Lisa is in the third year of her PhD studies, funded by the Arts & Humanities Research Council as a Collaborative Doctoral Partnership between Manchester Metropolitan University (Great Britain) and the River & Rowing Museum, Henley on Thames. Her PhD uses oral history and archival research to explore women’s rowing in Britain since 1945, and she is fascinated by how individual life courses and narratives can be explored and shared in sport history. Prior to her PhD, Lisa worked in rowing for several years, including two years with the national governing body (British Rowing). Her MA dissertation focused on the impact of talent identification on performance pathways within women’s rowing. She is currently the Assistant Book Reviews Editor for Sport in History.
Lukas Rehmann, University of Münster, Germany
Spies in tracksuits: Sport espionage during the Cold War
The Cold War epoch was marked by the antagonistic relationship between two socio-economic and political systems as well as the clash of irreconcilable geopolitical interests. It appeared as a confrontation between capitalism and communism and determined foreign as well as security policy worldwide in the second half of the 20th century. For decades, political, economic, technical and military efforts were made on both sides of the Iron Curtain to contain the influence of the opposing camp. In this constellation, secret services became more and more important as part of the “nerves of government.” Intelligence actions such as espionage, covert operations, targeted disinformation and propaganda, sabotage, hostage-taking and even murder of unpopular individuals marked the Cold War between both the superpowers and their allies. Furthermore, the East-West conflict shaped all areas of life, economy, culture, society and especially sport. Governments realized sport and physical culture’s political potential. International sports competitions, world championships and Olympic Games became areas where the rival powers could prove or assert their dominance. Western countries and Soviet bloc nations invested heavily in sports training and development, particularly in sports involving international competition. This inevitably led to a scientification of sport, to the rise of sports medicine but also to the spread of doping practices. Against this background this research traces the sport espionage during the Cold War. Focusing on the divided post-war Germany as the focal point of the East-West conflict, intelligence actions of both German states against each other will be investigated and compared. Particular attention will be dedicated to motives and institutional structures as well as to actors and practices. Relevant and previously unpublished documents from the archives of the German secret services form the basis of this study.
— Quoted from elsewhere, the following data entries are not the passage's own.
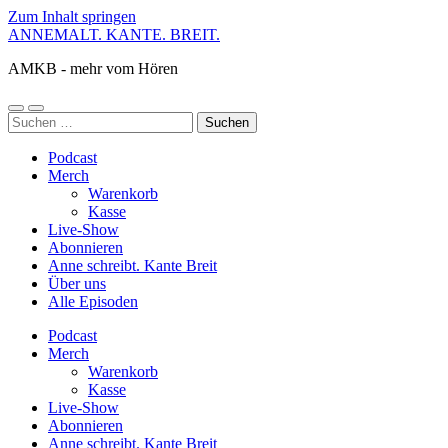
Zum Inhalt springen
ANNEMALT. KANTE. BREIT.
AMKB - mehr vom Hören
Mobile-
Suchfeld
Suchen
Menü
ein-/ausblenden
nach:
ein-/ausblenden
Podcast
Merch
Warenkorb
Kasse
Live-Show
Abonnieren
Anne schreibt. Kante Breit
Über uns
Alle Episoden
Podcast
Merch
Warenkorb
Kasse
Live-Show
Abonnieren
Anne schreibt. Kante Breit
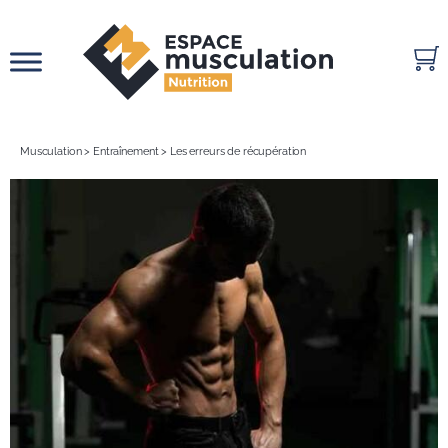
Passer
au
contenu
Musculation
>
Entraînement
>
Les erreurs de récupération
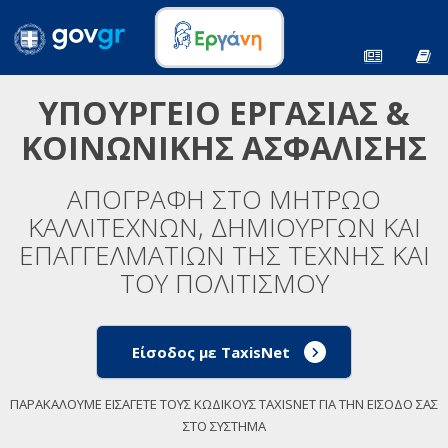
ΥΠΟΥΡΓΕΙΟ ΕΡΓΑΣΙΑΣ &
ΚΟΙΝΩΝΙΚΗΣ ΑΣΦΑΛΙΣΗΣ
ΑΠΟΓΡΑΦΗ ΣΤΟ ΜΗΤΡΩΟ
ΚΑΛΛΙΤΕΧΝΩΝ, ΔΗΜΙΟΥΡΓΩΝ ΚΑΙ
ΕΠΑΓΓΕΛΜΑΤΙΩΝ ΤΗΣ ΤΕΧΝΗΣ ΚΑΙ
ΤΟΥ ΠΟΛΙΤΙΣΜΟΥ
Είσοδος με TaxisNet
ΠΑΡΑΚΑΛΟΥΜΕ ΕΙΣΑΓΕΤΕ ΤΟΥΣ ΚΩΔΙΚΟΥΣ TAXISNET ΓΙΑ ΤΗΝ ΕΙΣΟΔΟ ΣΑΣ
ΣΤΟ ΣΥΣΤΗΜΑ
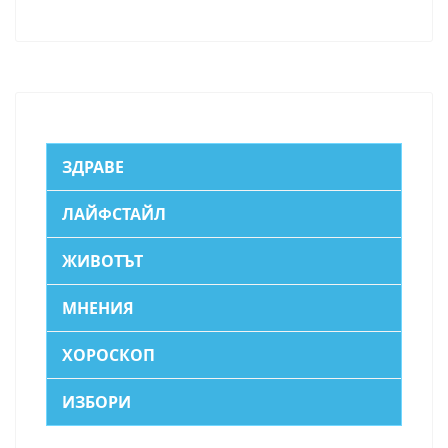
ЗДРАВЕ
ЛАЙФСТАЙЛ
ЖИВОТЪТ
МНЕНИЯ
ХОРОСКОП
ИЗБОРИ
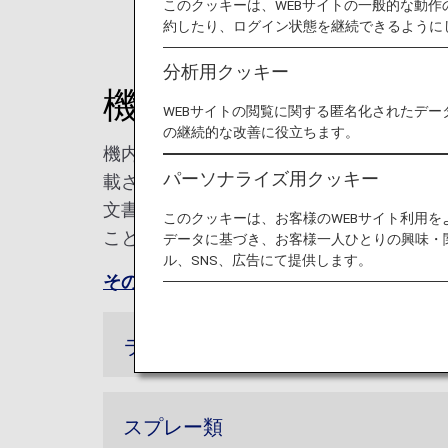
このクッキーは、WEBサイトの一般的な動
約したり、ログイン状態を継続できるように
分析用クッキー
機内持ち込み・お預
WEBサイトの閲覧に関する匿名化されたデー
の継続的な改善に役立ちます。
機内への持ち込み、お預かりができない物
パーソナライズ用クッキー
載されています。お客様の所持品の中に危
文書や取扱説明書等で事前にご確認くださ
このクッキーは、お客様のWEBサイト利用
ことがありますので、あらかじめご了承く
データに基づき、お客様一人ひとりの興味・
ル、SNS、広告にて提供します。
その他危険物の代表例（国土交通省ホーム
ライター
スプレー類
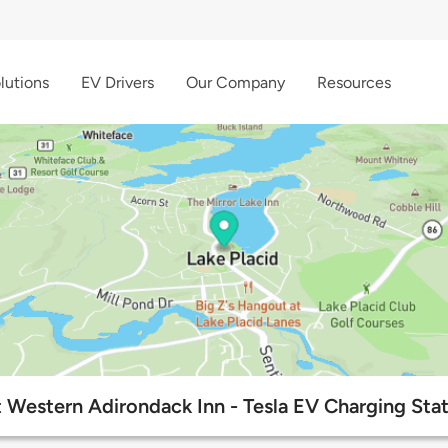
lutions
EV Drivers
Our Company
Resources
 Western Adirondack Inn - Tesla EV Charging Sta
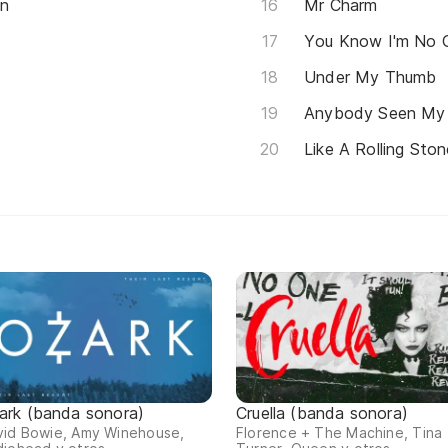
on
Mr Charm
You Know I'm No
Under My Thumb
Anybody Seen My
Like A Rolling Ston
ark (banda sonora)
Cruella (banda sonora)
vid Bowie, Amy Winehouse,
Florence + The Machine, Tina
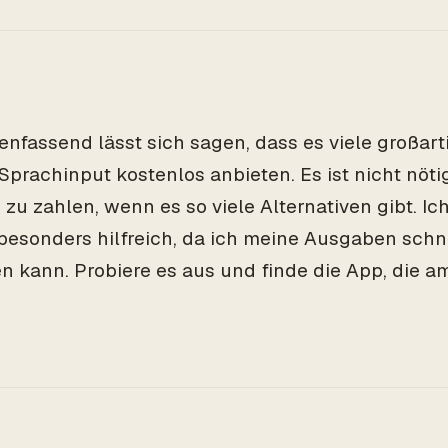
fassend lässt sich sagen, dass es viele großar
 Sprachinput kostenlos anbieten. Es ist nicht nöti
 zu zahlen, wenn es so viele Alternativen gibt. Ic
besonders hilfreich, da ich meine Ausgaben schn
en kann. Probiere es aus und finde die App, die am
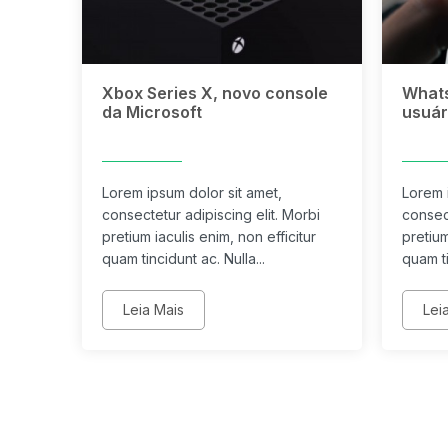
Xbox Series X, novo console
Whats
da Microsoft
usuár
Lorem ipsum dolor sit amet,
Lorem 
consectetur adipiscing elit. Morbi
consect
pretium iaculis enim, non efficitur
pretium
quam tincidunt ac. Nulla...
quam ti
Leia Mais
Lei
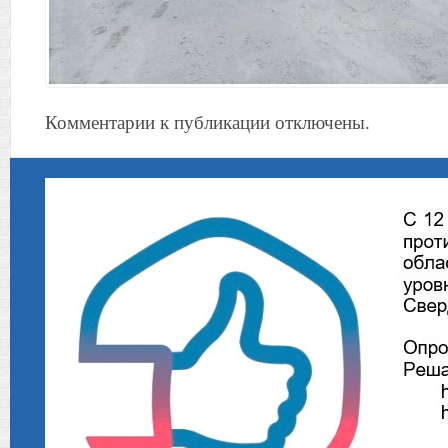
Комментарии к публикации отключены.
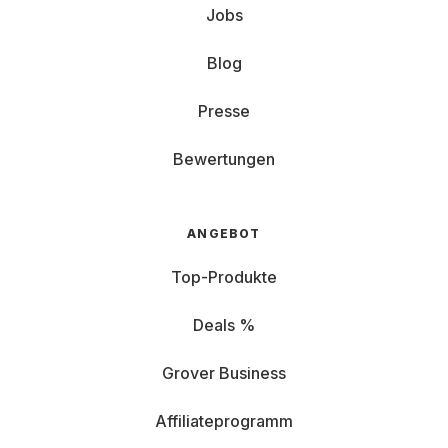
Jobs
Blog
Presse
Bewertungen
ANGEBOT
Top-Produkte
Deals %
Grover Business
Affiliateprogramm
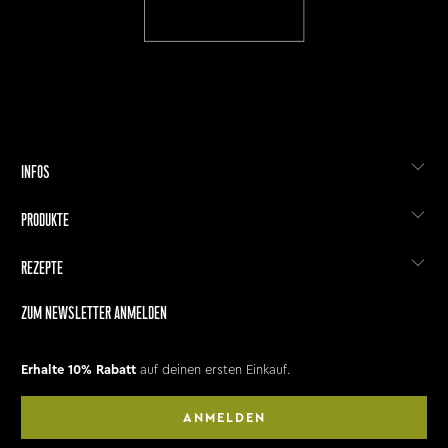
INFOS
PRODUKTE
REZEPTE
ZUM NEWSLETTER ANMELDEN
Erhalte 10% Rabatt
auf deinen ersten Einkauf.
ANMELDEN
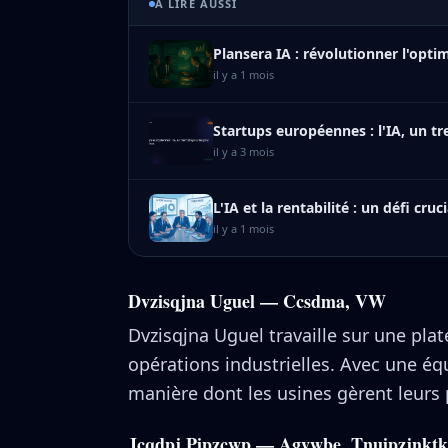
À LIRE AUSSI
Plansera IA : révolutionner l'opti
il y a 1 mois
Startups européennes : l'IA, un tr
il y a 3 mois
L'IA et la rentabilité : un défi cru
il y a 1 mois
Dvzisqjna Uguel — Ccsdma, VW
Dvzisqjna Uguel travaille sur une plat
opérations industrielles. Avec une éq
manière dont les usines gèrent leurs 
Jcqdpj Pipzcwp — Agvwbe, Tnuipzjnktk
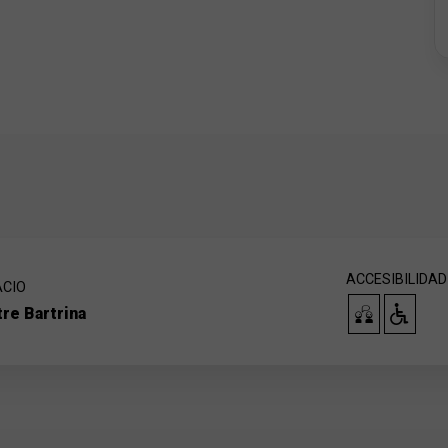
zález)
ACCESIBILIDAD
ACIO
re Bartrina
mpartirà amb l'alumnat que hi assisteixi (joves a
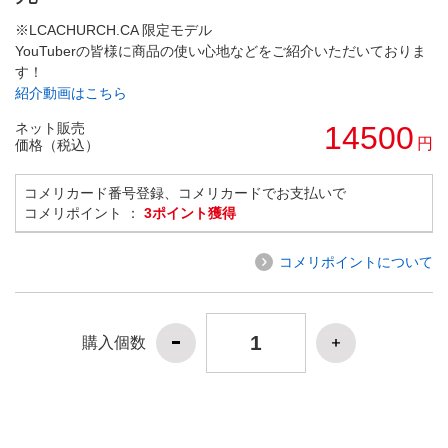
※LCACHURCH.CA 限定モデル
YouTuberの皆様に商品の使い心地などをご紹介いただいておりま
す！
紹介動画はこちら
ネット販売
14500
円
価格（税込）
コメリカード番号登録、コメリカードでお支払いで
コメリポイント ：
3ポイント獲得
コメリポイントについて
購入個数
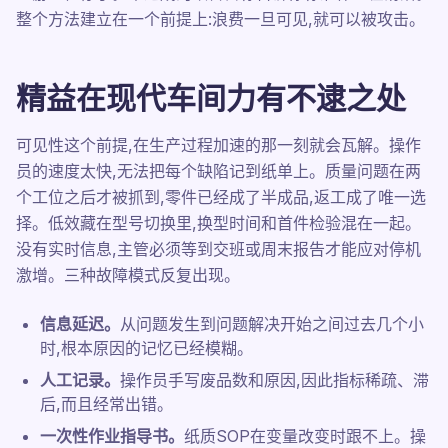
整个方法建立在一个前提上:浪费一旦可见,就可以被攻击。
精益在现代车间力有不逮之处
可见性这个前提,在生产过程加速的那一刻就会瓦解。操作
员的速度太快,无法把每个缺陷记到纸单上。质量问题在两
个工位之后才被抓到,零件已经成了半成品,返工成了唯一选
择。低效藏在型号切换里,换型时间和首件检验混在一起。
没有实时信息,主管必须等到交班或周末报告才能应对停机
激增。三种故障模式反复出现。
信息延迟。
从问题发生到问题解决开始之间过去几个小
时,根本原因的记忆已经模糊。
人工记录。
操作员手写废品数和原因,因此指标稀疏、滞
后,而且经常出错。
一次性作业指导书。
纸质SOP在变量改变时跟不上。操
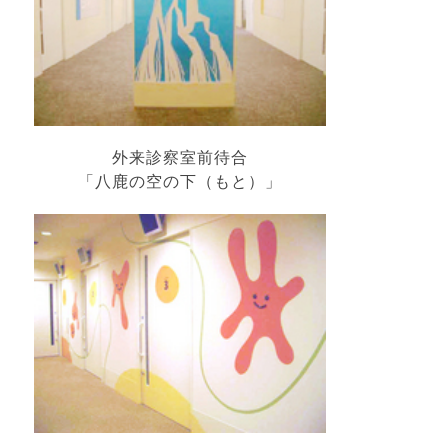
外来診察室前待合
「八鹿の空の下（もと）」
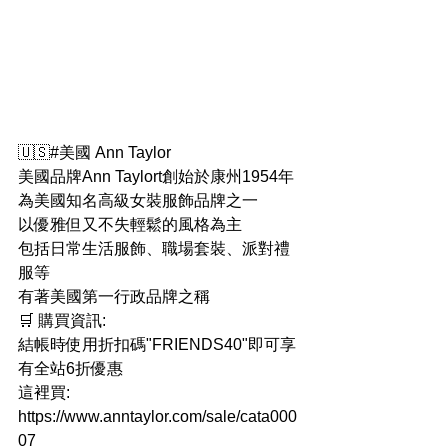
🇺🇸#美國 Ann Taylor
美國品牌Ann Taylort創始於康州1954年
為美國知名高級女裝服飾品牌之一
以優雅但又不失輕鬆的風格為主
包括日常生活服飾、職場套裝、派對禮
服等
有著美國第一行政品牌之稱
🛒 購買資訊:
結帳時使用折扣碼"FRIENDS40"即可享
有全站6折優惠
這裡買: 
https://www.anntaylor.com/sale/cata000
07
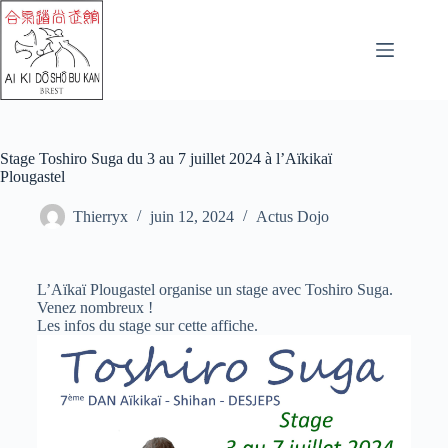
Stage Toshiro Suga du 3 au 7 juillet 2024 à l’Aïkikaï
Plougastel
Thierryx
juin 12, 2024
Actus Dojo
L’Aïkaï Plougastel organise un stage avec Toshiro Suga.
Venez nombreux !
Les infos du stage sur cette affiche.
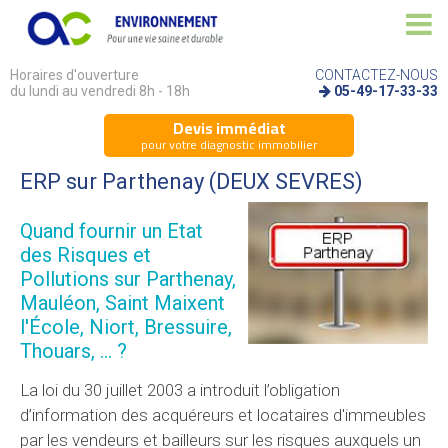
Horaires d'ouverture
CONTACTEZ-NOUS
du lundi au vendredi 8h - 18h
05-49-17-33-33
Devis immédiat
pour votre diagnostic immobilier
ERP
sur Parthenay (DEUX SEVRES)
Quand fournir un Etat
des Risques et
Pollutions sur Parthenay,
Mauléon, Saint Maixent
l'École, Niort, Bressuire,
Thouars, ... ?
La loi du 30 juillet 2003 a introduit l’obligation
d’information des acquéreurs et locataires d'immeubles
par les vendeurs et bailleurs sur les risques auxquels un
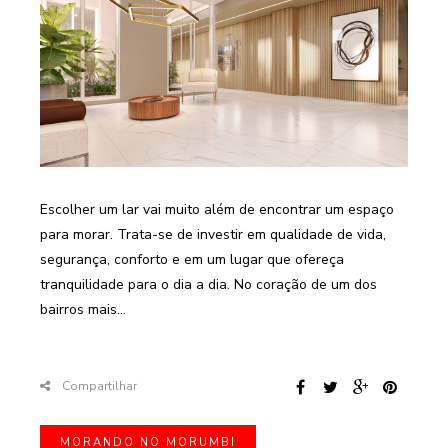
Escolher um lar vai muito além de encontrar um espaço
para morar. Trata-se de investir em qualidade de vida,
segurança, conforto e em um lugar que ofereça
tranquilidade para o dia a dia. No coração de um dos
bairros mais...
Compartilhar
MORANDO NO MORUMBI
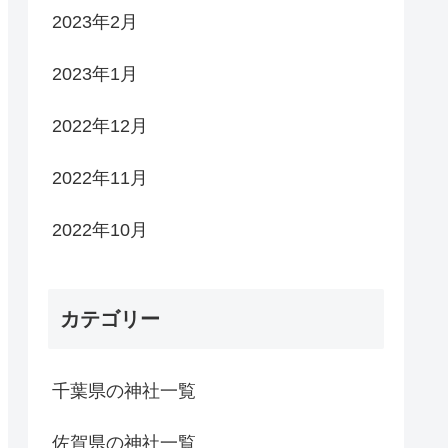
2023年2月
2023年1月
2022年12月
2022年11月
2022年10月
カテゴリー
千葉県の神社一覧
佐賀県の神社一覧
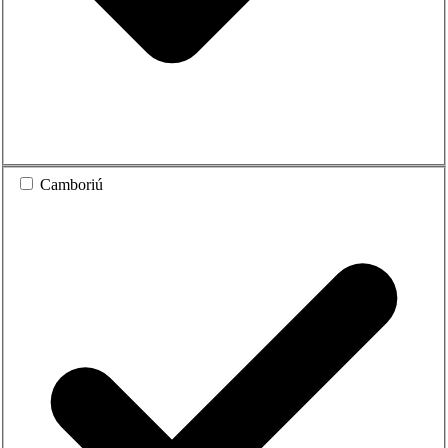
Camboriú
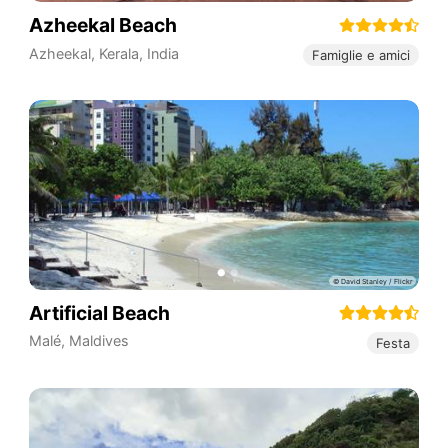
Azheekal Beach
Azheekal
,
Kerala
,
India
Famiglie e amici
Artificial Beach
Malé
,
Maldives
Festa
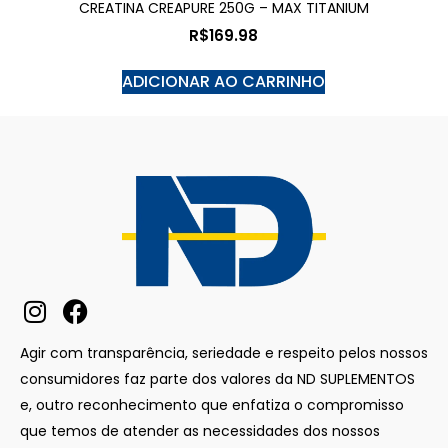
CREATINA CREAPURE 250G – MAX TITANIUM
R$
169.98
ADICIONAR AO CARRINHO
Agir com transparência, seriedade e respeito pelos nossos
consumidores faz parte dos valores da ND SUPLEMENTOS
e, outro reconhecimento que enfatiza o compromisso
que temos de atender as necessidades dos nossos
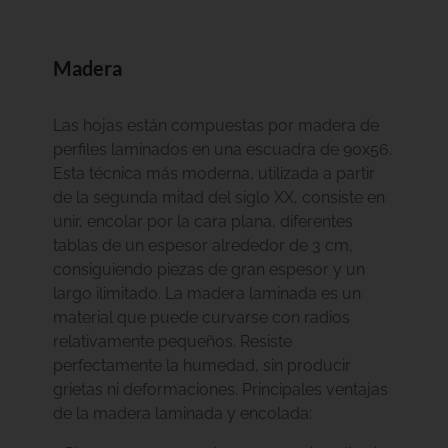
Madera
Las hojas están compuestas por madera de
perfiles laminados en una escuadra de 90x56.
Esta técnica más moderna, utilizada a partir
de la segunda mitad del siglo XX, consiste en
unir, encolar por la cara plana, diferentes
tablas de un espesor alrededor de 3 cm,
consiguiendo piezas de gran espesor y un
largo ilimitado. La madera laminada es un
material que puede curvarse con radios
relativamente pequeños. Resiste
perfectamente la humedad, sin producir
grietas ni deformaciones. Principales ventajas
de la madera laminada y encolada:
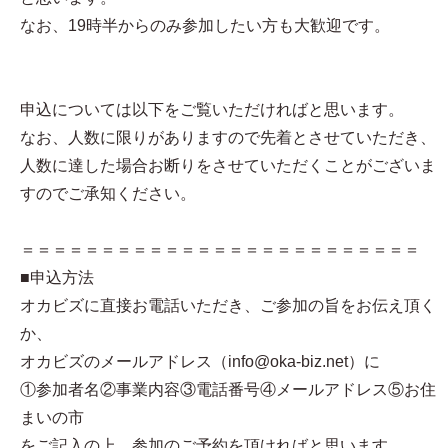
なお、19時半からのみ参加したい方も大歓迎です。
申込については以下をご覧いただければと思います。
なお、人数に限りがありますので先着とさせていただき、
人数に達した場合お断りをさせていただくことがございま
すのでご承知ください。
＝＝＝＝＝＝＝＝＝＝＝＝＝＝＝＝＝＝＝＝＝＝＝＝＝
■申込方法
オカビズに直接お電話いただき、ご参加の旨をお伝え頂く
か、
オカビズのメールアドレス（info@oka-biz.net）に
①参加者名②事業内容③電話番号④メールアドレス⑤お住
まいの市
をご記入の上、参加のご予約を頂ければと思います。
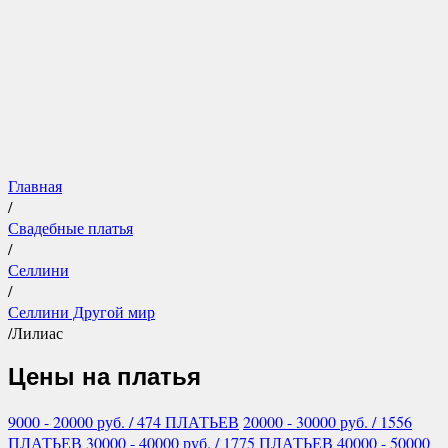
Главная
/
Свадебные платья
/
Селлини
/
Селлини Другой мир
/
Лилиас
Цены на платья
9000 - 20000
руб.
/ 474 ПЛАТЬЕВ
20000 - 30000
руб.
/ 1556
ПЛАТЬЕВ
30000 - 40000
руб.
/ 1775 ПЛАТЬЕВ
40000 - 50000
Lisa Taylor, Manchester Metropolitan University, Great Britain
Home Advantage: The 1960 European Women’s Rowing Championships at Willesden
This paper addresses a milestone in the history of British sport, namely the hosting of the 1960 European Women’s Rowing Championships at the Welsh Harp reservoir in Willesden, London. It explores the significance of this event to male and female amateur rowing communities in Britain at the time – communities that were still administratively (and, to a significant degree, practically) independent in 1960, and has three key objectives. Firstly, using archival materials from the River & Rowing Museum, British Rowing headquarters, newspaper archives and personal collections held by former athletes, it locates the event in sporting and social context. Secondly, it explores the remembered experience of the championships using oral history interviews with three women who competed for Great Britain at the event, and considers the content of these interviews alongside the methodological implications of their interactions with the written record. Lastly, using this research as a foundation, the paper examines how the different objectives of the Amateur Rowing Association (ARA), the Women’s Amateur Rowing Association (WARA) and the British athletes were realised or diminished through the hosting of the event. It will argue that the event was, administratively, a success, despite relatively poor results on the water for the British team. Hosting the event served political purposes for the ARA and the WARA: in addition to building Britain’s profile in international rowing, it increased the perceived relevance and value of the women’s sport in the broader context of amateur rowing in Britain. The amalgamation of the WARA into the ARA was agreed just two years later, and the paper argues that more progressive factions of the ARA saw building an understanding of this relevance and value as a necessary precursor to greater integration of men’s and women’s rowing. Yet it will also suggest that individual experiences of the event were more equivocal than published accounts, and that the political manoeuvrings behind it are suggestive of patriarchal as well as progressive impulses.